Threads and Input/Output in the Sythesis Kernel

MassalinPu

 

Principle of Frugality: use the least powerful solution to a given problem.  Kernel code synthesis and reduced synchronization are examples. "Simplification of the normal case."

 

Kernel code synthesis: generate specialized (short and fast) kernel routines for specific situations

ex.  don't save floating point registers on a context switch if the currently running thread doesn't do any floating

point operations.  synthesize the context switch code at run-time appropriately for efficiency.

 

Three methods:

1) Factoring invariants: bypasses redundant computations

2) Collapsing Layers: eliminates unnecessary procedure calls and context switches

3) Executable Data Structures: shortens data structure traversal time

 

Synthesis Kernel Components:
Quabjects (Objects): procedures + data.  ex. threads, i/o device servers

Quabjects composed of smaller building blocks-- monitors, queues, schedulers.  Some unusual building blocks-- switches (direct interrupts to appropriate service routines), pump (copies input to output), schedulers (use guages to collect data for scheduling decisions).

 

Several types of queues: synchronous (blocks on full or empty) or asynchronus (signals on full or empty).  For each type, two implementations: dedicated or optimistic depending on whether there are one/many producers/consumers.

 

Reduced Synchronization

 

Three methods:

1) Code Isolation - synthesize short code to manipulate data structures without synchronization. ex. each thread modifies its own thread table entry (TTE) without having to lock the thread table.

2) Procedure Chaining - serialize the executing of conflicting threads (threads that want to access the same resources) instead of having them try to run concurrently. 

3) Optimistic Synchronization - assume interference between threads is rare; make changes w/o locking, and then rollback if there was interference

 

Optimistic Queues.  single/multiple producer, single/multiple consumer. 

** WORTH LOOKING AT THE PAPER TO CHECK OUT THE CODE FOR THESE! *

Pretty cool queue structures--  single producer single consumer can be done with no synchronization primitives at all-- producer only updates head until after elements have been inserted in queue, which prevents consumer from seeing them too early.

multiple producer single consumer -- multiple producers use compare and swap to determine which one gets to increment head first, and consumer is protected from reading too early by have a separate bit-flag array to let consumer know when an element has been inserted.  great performance too-- 11 instructions if compare and swap is successful, and 20 instructions if compare and swap needs to be retried once.

 

Threads: abstraction of CPU

 

Kernel synthesized code goes into protected area to avoid tampering.

 

Kernel code is run by the currently executing thread; not in a thread in a separate kernel process.  Such a thread is said to be running in kernel mode.  Once a thread switches to this mode, kernel address space becomes accessible. 

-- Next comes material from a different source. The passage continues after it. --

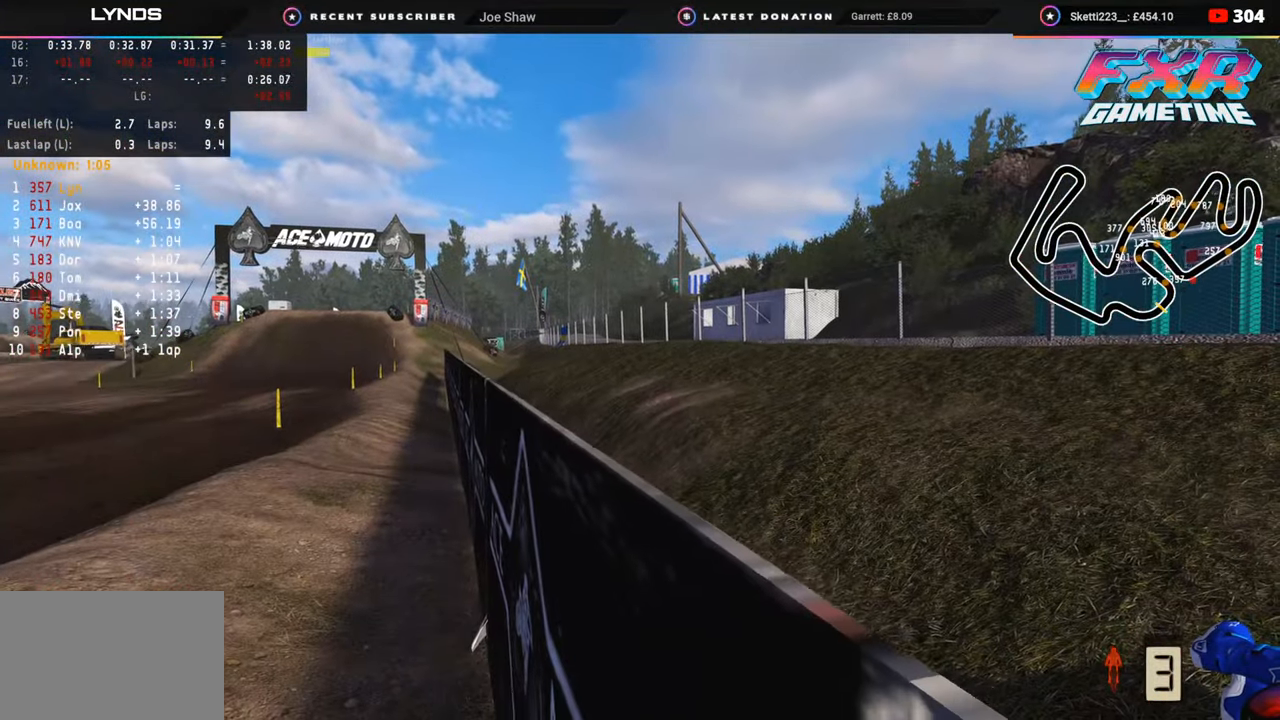
{"buttons": ["SELECT"], "left_stick": "center", "right_stick": "center", "events": [[17, "SELECT", "down"], [83, "SELECT", "up"], [217, "SELECT", "down"], [300, "SELECT", "up"], [400, "SELECT", "down"]]}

Each OS resource has a queue of threads that are waiting to access it.  These threads are chained together, so no explicit schedule or synchronization mechanism is necessary.  Synchronization and priorities are implemented by modifiying a threads position in the queue.

 

Context Switching:

1) only switch the part of the context being used (don't save FP regs if they are not being used; saves 50% of context switch teim)

2) use executable data structures to minimize critical path (ready to run threads are chained in an "executable" circular queue).  Jmp instr in context switch out proc points to context switch in proc of next thread.  Two different entry points for switch in proc-- one if address space needs to change (thread in different process), and another one is no address space change needs to take place (thread in same process).

 

Context switch only takes 11 microseconds!

 

Each thread has its own interrupt handling routings and system calls synthesized code.

 

I/O Device Servers: abstraction of physical I/O devices